A CELEBRATION was held for the first anniversary of the Lymington Armed Forces Veterans Breakfast Club.
Created to give current and former servicemen and women a social setting to meet with members of different armed forces branches, the club welcomes people transitioning from military to civilian life to give them a support network.
The biggest breakfast to date saw 65 people attend which included visits from young recruits. Its oldest member is a 94-year-old Second World War veteran.
Founder member Peter Stevenson said: “The club has grown beyond all of our expectations, with many members telling me how it has become a vital lifeline for them.
“We have forged close ties with our local Lymington Army and Air Cadets, with their adult instructors joining us for breakfast as well as, on several occasions, having the young cadets join us too.
“As we look forward to our second year, we will reach out even further to all veterans in the community, to ensure they are not forgotten as well as forging closer links with an already supportive town council and area representatives of military charities.”
Over the year the group has organised many events for members including a Christmas dinner as well as a trip to the rifle ranges.
Wendy Randall, landlady of The Kings Arms, said: “Hosting the veteran’s breakfast club has been a pleasure.
“We are a very popular community pub and over the year we hold many charity fundraising events, with many of the veterans now helping us with that and giving back to the community.”
A cake with the breakfast club logo was made specially by Army veteran Natasha Little, who is pictured cutting the cake at the celebratory breakfast.

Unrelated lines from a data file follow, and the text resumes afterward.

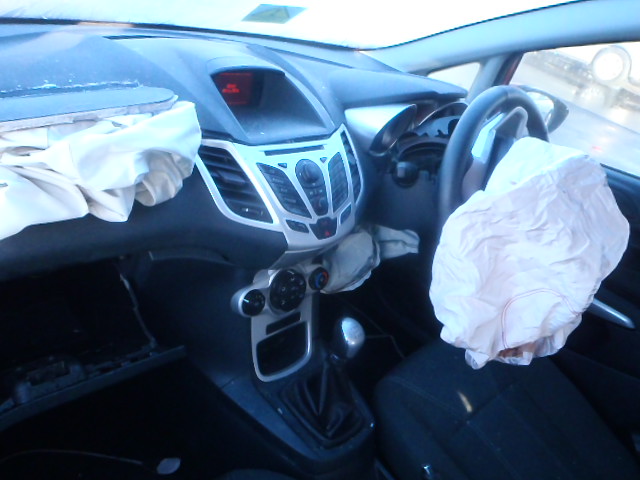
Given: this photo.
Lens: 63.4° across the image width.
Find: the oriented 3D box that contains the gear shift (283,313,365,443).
[{"bbox_3d":[0.022,0.200,0.814,0.104,0.209,0.125,-16,41,-42],"label":"gear shift"}]

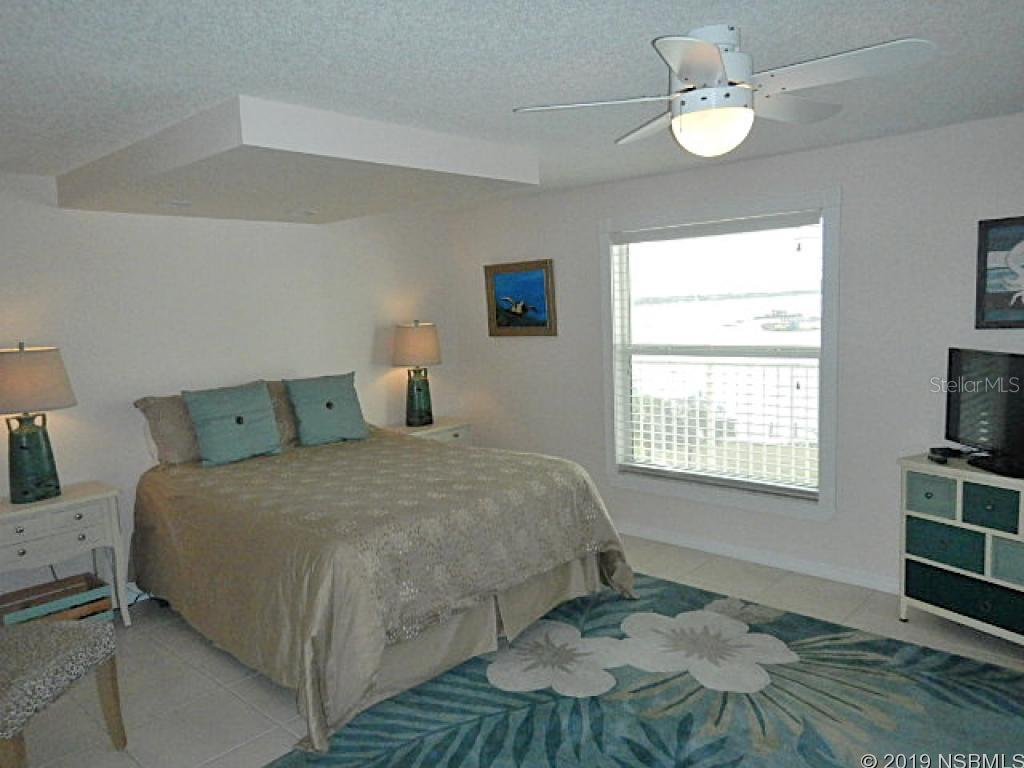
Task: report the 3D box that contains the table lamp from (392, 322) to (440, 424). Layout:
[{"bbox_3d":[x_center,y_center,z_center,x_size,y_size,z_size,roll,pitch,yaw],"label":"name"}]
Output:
[{"bbox_3d":[-0.721,-0.091,5.396,0.350,0.785,0.400,3,9,41],"label":"table lamp"}]

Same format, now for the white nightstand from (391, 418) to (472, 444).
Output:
[{"bbox_3d":[-0.680,0.669,5.433,0.400,0.735,0.640,3,9,41],"label":"white nightstand"}]

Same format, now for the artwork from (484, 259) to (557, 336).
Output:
[{"bbox_3d":[0.053,-0.623,5.265,0.655,0.540,0.030,3,9,41],"label":"artwork"}]

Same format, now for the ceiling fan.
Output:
[{"bbox_3d":[0.594,-0.849,2.085,1.130,0.365,1.130,3,9,41],"label":"ceiling fan"}]

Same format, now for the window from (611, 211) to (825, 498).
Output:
[{"bbox_3d":[1.214,-0.173,4.376,1.345,1.600,0.120,3,9,41],"label":"window"}]

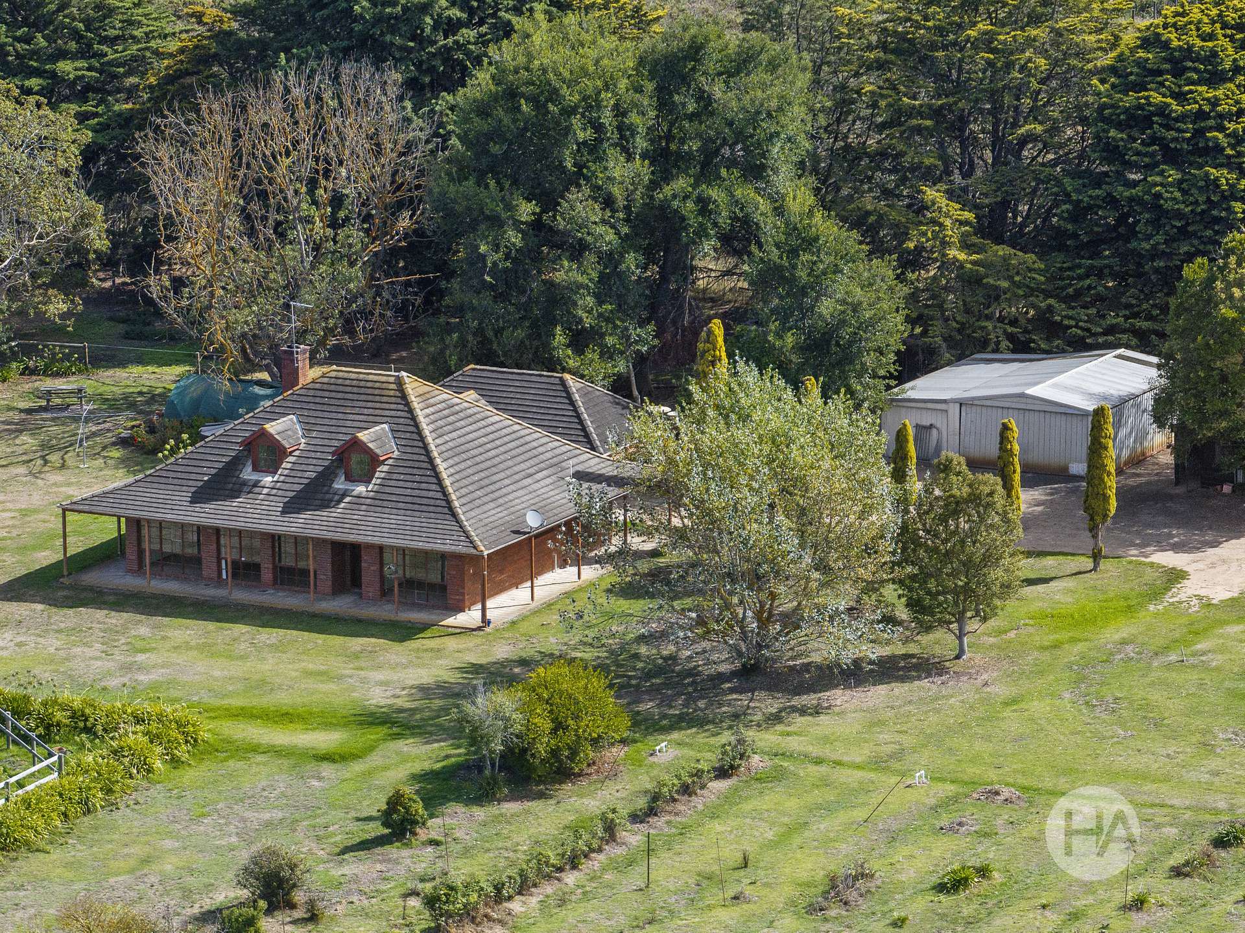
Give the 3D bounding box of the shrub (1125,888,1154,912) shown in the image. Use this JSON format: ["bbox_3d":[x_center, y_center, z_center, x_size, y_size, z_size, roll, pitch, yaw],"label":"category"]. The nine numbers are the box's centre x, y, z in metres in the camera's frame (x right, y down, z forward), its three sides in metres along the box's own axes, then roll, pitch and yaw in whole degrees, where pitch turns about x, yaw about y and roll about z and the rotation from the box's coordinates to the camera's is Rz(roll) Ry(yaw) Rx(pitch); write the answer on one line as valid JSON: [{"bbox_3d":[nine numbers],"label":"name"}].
[{"bbox_3d":[14.752,12.324,165.162,0.820,0.520,0.750,-1,13,0],"label":"shrub"}]

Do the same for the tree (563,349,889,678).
[{"bbox_3d":[3.831,1.546,190.995,10.600,10.200,9.800,-1,13,0],"label":"tree"}]

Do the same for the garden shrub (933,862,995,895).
[{"bbox_3d":[9.865,11.855,167.510,1.300,0.520,1.900,6,14,27],"label":"garden shrub"}]

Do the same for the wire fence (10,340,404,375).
[{"bbox_3d":[-17.237,-4.123,238.953,17.370,1.150,0.120,4,13,16],"label":"wire fence"}]

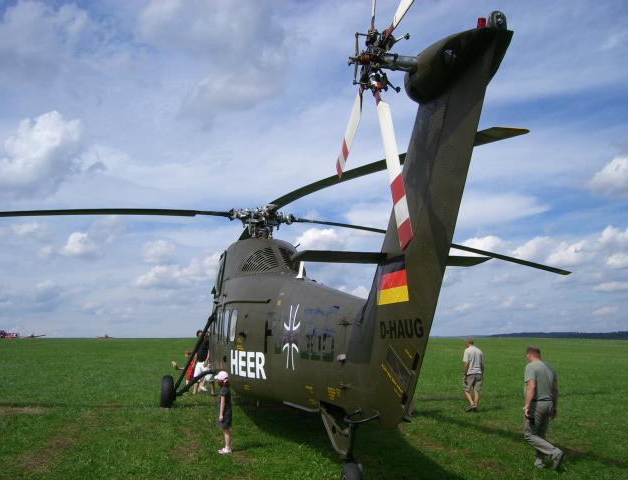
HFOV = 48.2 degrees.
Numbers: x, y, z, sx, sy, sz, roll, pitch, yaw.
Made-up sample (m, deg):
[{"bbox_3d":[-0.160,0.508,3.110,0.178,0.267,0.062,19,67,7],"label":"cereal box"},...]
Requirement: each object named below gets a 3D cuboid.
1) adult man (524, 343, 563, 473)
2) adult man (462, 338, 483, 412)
[{"bbox_3d":[3.250,2.345,9.921,0.520,1.700,0.600,4,-9,-25],"label":"adult man"},{"bbox_3d":[3.800,3.219,16.765,0.500,1.750,0.420,2,-8,-15],"label":"adult man"}]

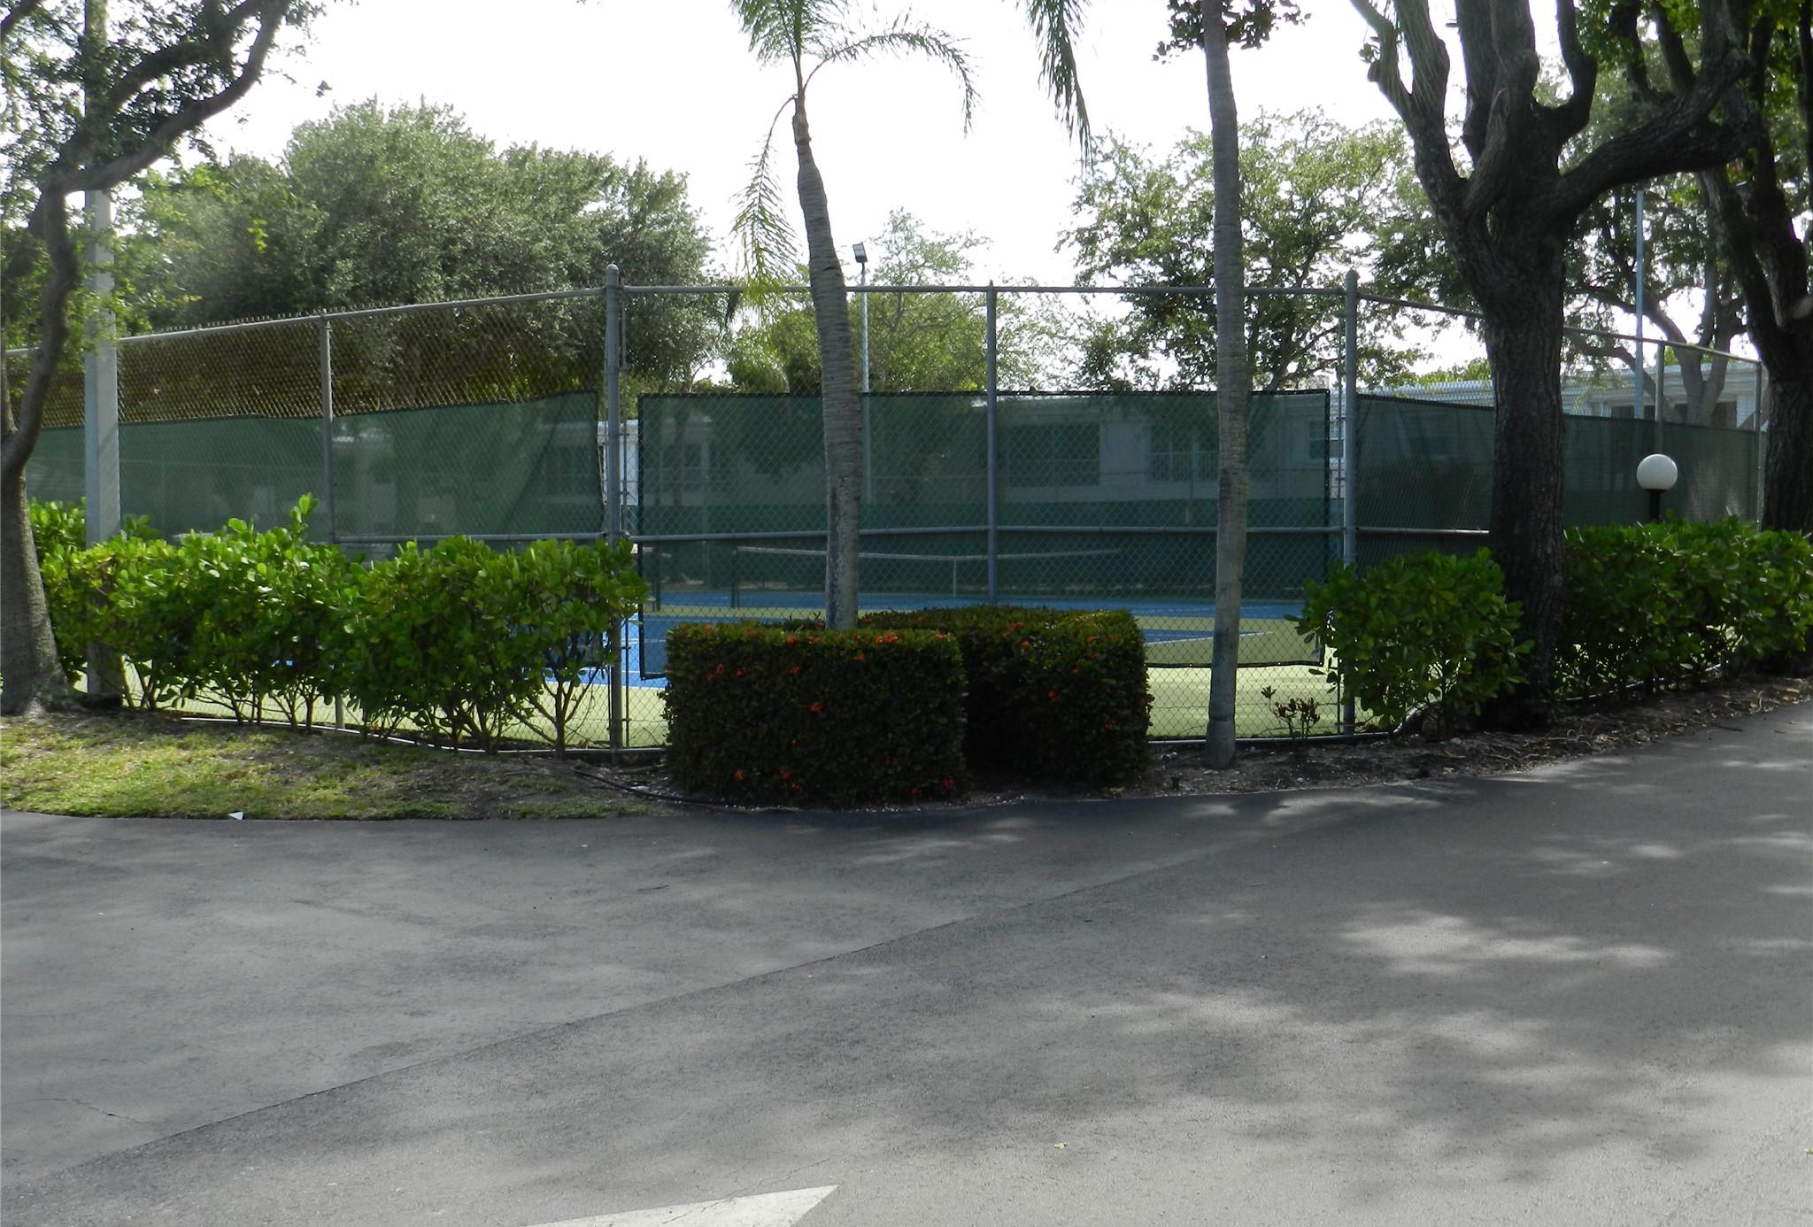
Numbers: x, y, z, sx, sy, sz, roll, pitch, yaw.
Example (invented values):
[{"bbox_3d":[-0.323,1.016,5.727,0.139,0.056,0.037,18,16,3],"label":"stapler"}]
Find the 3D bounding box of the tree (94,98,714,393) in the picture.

To find out more go to www.afvbc.net/clubs/lymington.
The Poppy Factory
The celebration has coincided with a separate appeal this weekend by TV historian Dan Snow, who lives in Lepe, to help sick and injured veterans back to work.
He was due to present the BBC Radio 4 Appeal twice on Sunday August 18th and again on Thursday August 22nd to raise funds for veterans’ employment charity the Poppy Factory.
The appeal tells the story of a former soldier, Dale, who lost his leg when his vehicle was hit by a roadside bomb in Afghanistan but was ultimately supported into a new job that he loves.
Mr Snow said: “We’ve asked these young men and women to go into harm’s way on behalf of our society, and we owe them everything when they get back.
“Please give whatever you can afford, and you will help a veteran take their first steps towards a successful civilian job.”
The Poppy Factory’s appeal page is www.bbc.co.uk/programmes/m0007pw0 with donations to the charity accepted from Sunday August 18th.